Auch beim Überholen langer Militärkolonnen ist besondere Vorsicht notwendig. Aufgrund der Länge der Verbände und der Abstände zwischen einzelnen Fahrzeugen kann die Verkehrssituation leicht falsch eingeschätzt werden.

Auch Begegnungen mit Soldaten im Wald sind möglich

Das Manöver beschränkt sich nicht ausschließlich auf Straßen.

Da „Badischer Sturm“ als realitätsnahe Übung angelegt ist, können Soldaten auch in Waldgebieten und anderen Bereichen außerhalb militärischer Anlagen unterwegs sein.

Die Bundeswehr bittet darum, einen Bereich großräumig zu umgehen, wenn man im Wald auf Soldaten während einer laufenden Übung trifft.

Das gilt insbesondere dann, wenn erkennbar ein Übungsszenario stattfindet.

Die Bevölkerung sollte die Soldaten nicht bei ihrer Übung behindern und den notwendigen Abstand einhalten.

Besteht eine Gefahr für die Bevölkerung?

Nach Angaben der Bundeswehr beziehungsweise der Gemeinde Biblis geht von der Übung keine Gefahr für Bevölkerung oder Umwelt aus.
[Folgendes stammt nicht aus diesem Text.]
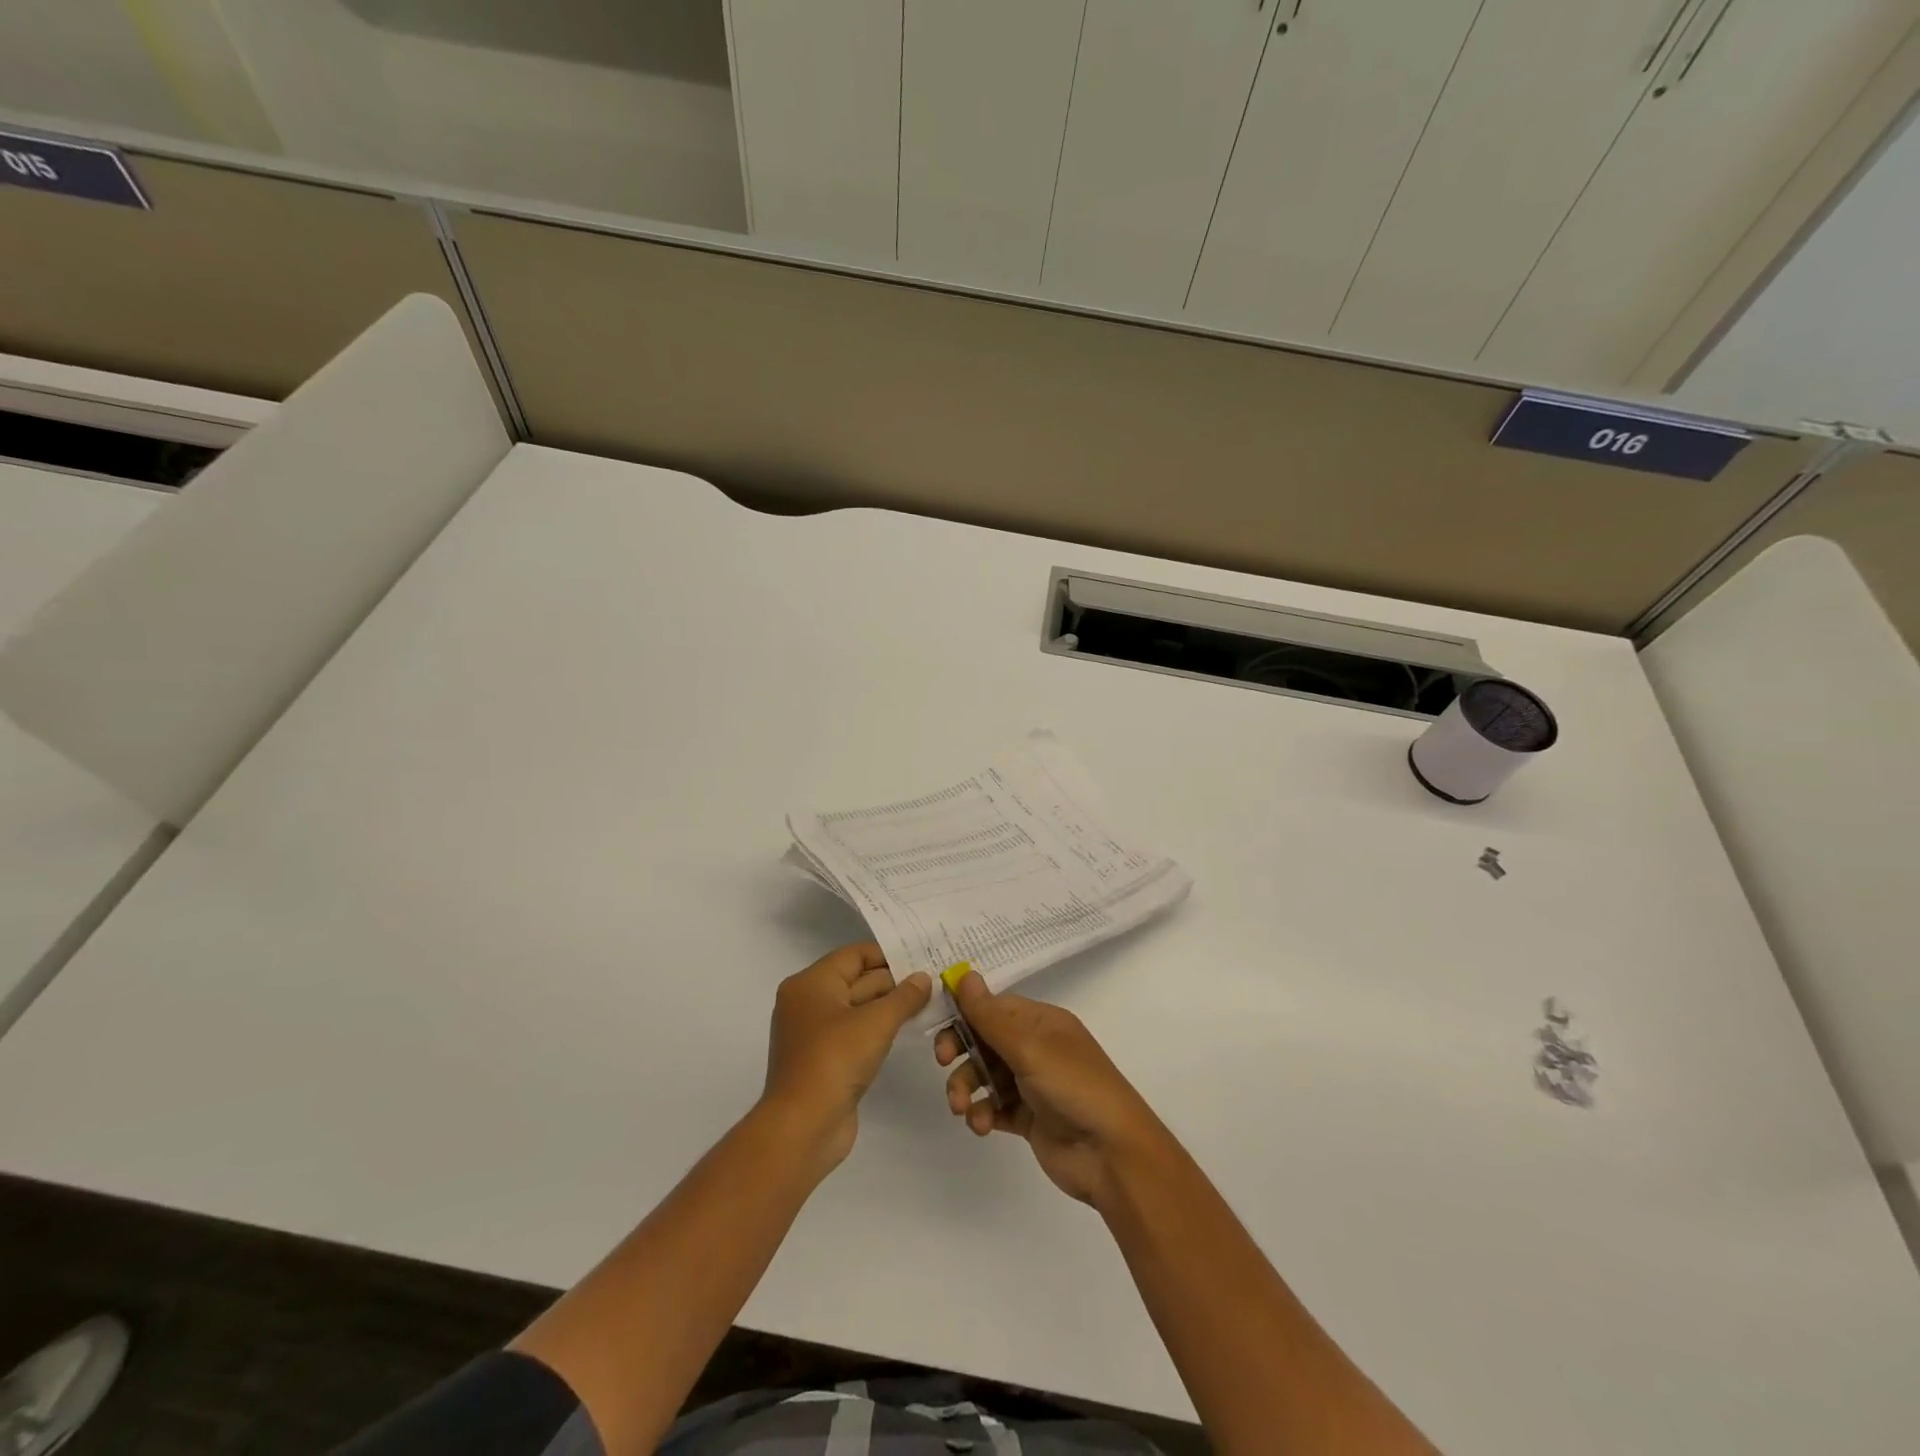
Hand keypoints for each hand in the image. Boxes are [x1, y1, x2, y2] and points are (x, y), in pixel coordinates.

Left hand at [763, 942, 930, 1173]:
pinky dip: (877, 1029)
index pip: (854, 955)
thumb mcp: (876, 1022)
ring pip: (857, 1008)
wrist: (803, 1127)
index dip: (888, 954)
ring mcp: (814, 1033)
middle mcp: (808, 1002)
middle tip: (932, 981)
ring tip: (927, 1002)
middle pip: (856, 980)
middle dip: (893, 981)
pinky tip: (905, 1029)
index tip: (922, 957)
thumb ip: (904, 997)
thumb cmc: (835, 1060)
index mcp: (811, 983)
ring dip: (888, 1006)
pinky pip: (854, 1033)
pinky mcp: (823, 1060)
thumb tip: (923, 977)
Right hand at [935, 969, 1167, 1205]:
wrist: (1111, 1154)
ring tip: (963, 1108)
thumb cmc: (1073, 1086)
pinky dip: (983, 1113)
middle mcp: (1037, 1047)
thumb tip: (964, 974)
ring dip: (967, 1087)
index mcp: (1042, 1022)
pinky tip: (981, 1124)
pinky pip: (995, 1107)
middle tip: (943, 1061)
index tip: (940, 1026)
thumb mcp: (1029, 1046)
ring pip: (986, 1075)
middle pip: (985, 1040)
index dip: (966, 1014)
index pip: (994, 1007)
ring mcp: (1033, 1084)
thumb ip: (990, 1016)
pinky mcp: (1029, 1118)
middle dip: (961, 1050)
Die Bewegungen von Soldaten und Militärfahrzeugen können allerdings zeitweise zu Beeinträchtigungen führen.

Gerade im Umfeld des ehemaligen Kernkraftwerks Biblis können die ungewöhnlichen Fahrzeugbewegungen auffallen.

Wer dort in den kommenden Tagen größere Militärkolonnen beobachtet, muss deshalb nicht automatisch von einem tatsächlichen Einsatz oder einer Gefahrenlage ausgehen.

Warum trainiert die Bundeswehr außerhalb von Kasernen?

Ein zentraler Grund für solche freilaufenden Übungen ist die möglichst realistische Vorbereitung auf einen Ernstfall.

Im tatsächlichen Einsatz müssten ABC-Abwehrkräfte ebenfalls auf normalen Straßen verlegen, mit zivilen Stellen zusammenarbeiten und ihre Ausrüstung außerhalb vorbereiteter militärischer Übungsplätze einsetzen.

Genau solche Abläufe sollen während „Badischer Sturm“ trainiert werden.

Die Bundeswehr bezeichnet die Übung als Höhepunkt der diesjährigen Ausbildung des ABC-Abwehrregiments 750.

Im Mittelpunkt stehen Szenarien der Landes- und Bündnisverteidigung.

Übung läuft bis zum 25. September

Einwohner und Verkehrsteilnehmer in Südhessen müssen sich noch knapp zwei Wochen auf eine erhöhte Militärpräsenz einstellen.

„Badischer Sturm 2026“ läuft vom 14. bis einschließlich 25. September.

Wo und wann einzelne Teile der Übung stattfinden, veröffentlicht die Bundeswehr nicht vollständig im Voraus.

Klar ist jedoch, dass Darmstadt zum großräumigen Übungsraum gehört und im Kreis Bergstraße insbesondere rund um Biblis mit Militärfahrzeugen gerechnet werden muss.

Wer in den kommenden Tagen eine größere Kolonne auf der Straße sieht, sollte Abstand halten, nicht zwischen die einzelnen Fahrzeuge fahren und gegebenenfalls etwas mehr Zeit für die Fahrt einplanen.